Co może o nim zadecydować?
W piłce nożnej jak i w każdej dyscyplinie sportu nie ma drobiazgów. Dlatego mogę powiedzieć, że na pewno trzy punkty zdobędzie ekipa, która da wszystko z siebie i chyba to zadecyduje o wyniku.
Twoja dobra gra w rezerwach została doceniona przez sztab szkoleniowy pierwszej drużyny. Niecały miesiąc temu zostałeś zgłoszony przez zespół Górnika Zabrze do rozgrywek Ekstraklasy.
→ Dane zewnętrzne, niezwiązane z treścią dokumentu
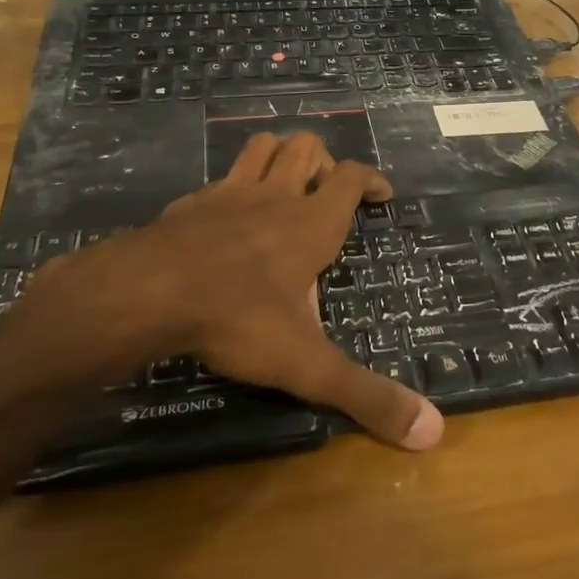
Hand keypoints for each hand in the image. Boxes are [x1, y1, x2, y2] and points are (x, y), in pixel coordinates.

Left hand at [0, 132, 442, 449]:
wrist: (145, 294)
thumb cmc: (238, 319)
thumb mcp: (308, 365)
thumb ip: (367, 396)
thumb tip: (433, 432)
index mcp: (312, 224)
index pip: (351, 176)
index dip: (372, 179)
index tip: (383, 194)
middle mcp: (274, 198)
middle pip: (306, 146)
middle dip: (322, 160)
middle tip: (326, 193)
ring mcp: (227, 194)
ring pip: (261, 146)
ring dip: (279, 155)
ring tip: (285, 183)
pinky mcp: (188, 203)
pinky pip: (219, 178)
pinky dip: (232, 186)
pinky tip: (226, 216)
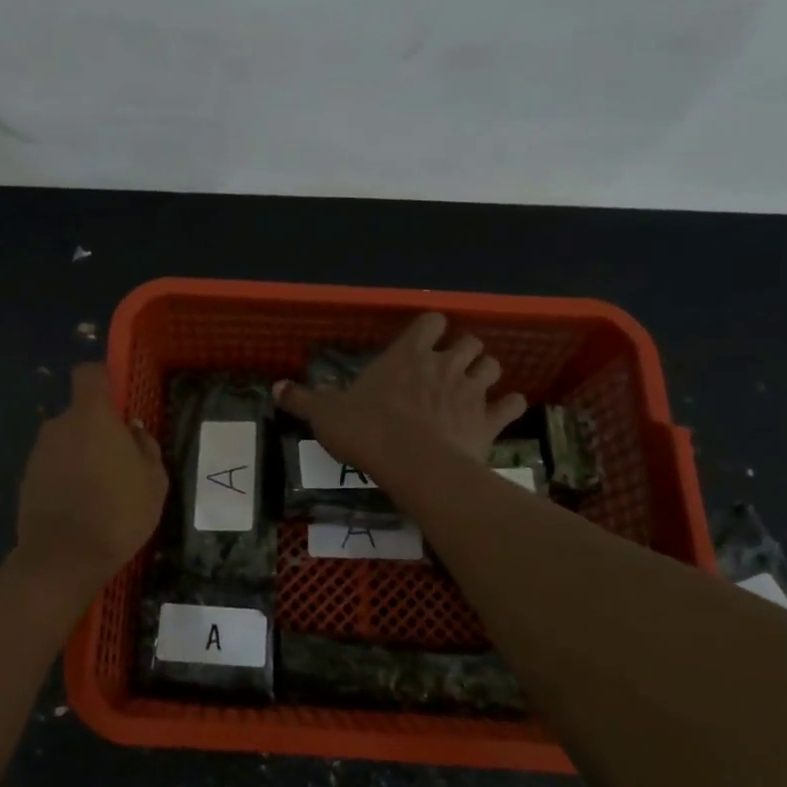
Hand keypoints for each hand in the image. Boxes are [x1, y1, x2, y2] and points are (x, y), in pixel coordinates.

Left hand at [16, 364, 167, 591]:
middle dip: (97, 429)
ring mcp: (38, 453)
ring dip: (81, 456)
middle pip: (79, 413)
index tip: (119, 401)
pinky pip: (53, 467)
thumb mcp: (154, 480)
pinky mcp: (26, 480)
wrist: (63, 559)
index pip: (89, 374)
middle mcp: (58, 426)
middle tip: (120, 461)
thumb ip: (145, 446)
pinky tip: (82, 507)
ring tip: (102, 490)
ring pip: (66, 442)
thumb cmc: (119, 511)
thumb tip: (132, 430)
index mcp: (91, 416)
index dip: (104, 380)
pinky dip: (66, 478)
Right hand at [275, 312, 525, 476]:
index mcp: (407, 354)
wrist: (412, 464)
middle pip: (470, 340)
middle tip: (449, 368)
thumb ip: (303, 399)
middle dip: (463, 350)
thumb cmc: (367, 430)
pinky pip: (512, 404)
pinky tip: (502, 412)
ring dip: (486, 372)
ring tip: (473, 387)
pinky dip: (510, 405)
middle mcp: (444, 364)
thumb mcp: (325, 414)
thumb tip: (274, 387)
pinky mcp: (489, 420)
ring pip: (493, 366)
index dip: (431, 328)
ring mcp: (471, 390)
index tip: (423, 341)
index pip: (430, 321)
Nad jakim elementem gry musisz najbardziej pracować, aby na stałe zagościć w ekipie prowadzonej przez trenera Jana Urbana?
Tak zostałem zgłoszony i cieszę się, że mam szansę, aby spróbować swoich sił na boiskach Ekstraklasy. Jednocześnie muszę się rozwijać ze wszystkich stron, bo tak jak powiedziałem powyżej, w piłce nie ma małych rzeczy i dlatego muszę jeszcze ciężej pracować. Mam nadzieję, że dostanę tę szansę i ją wykorzystam.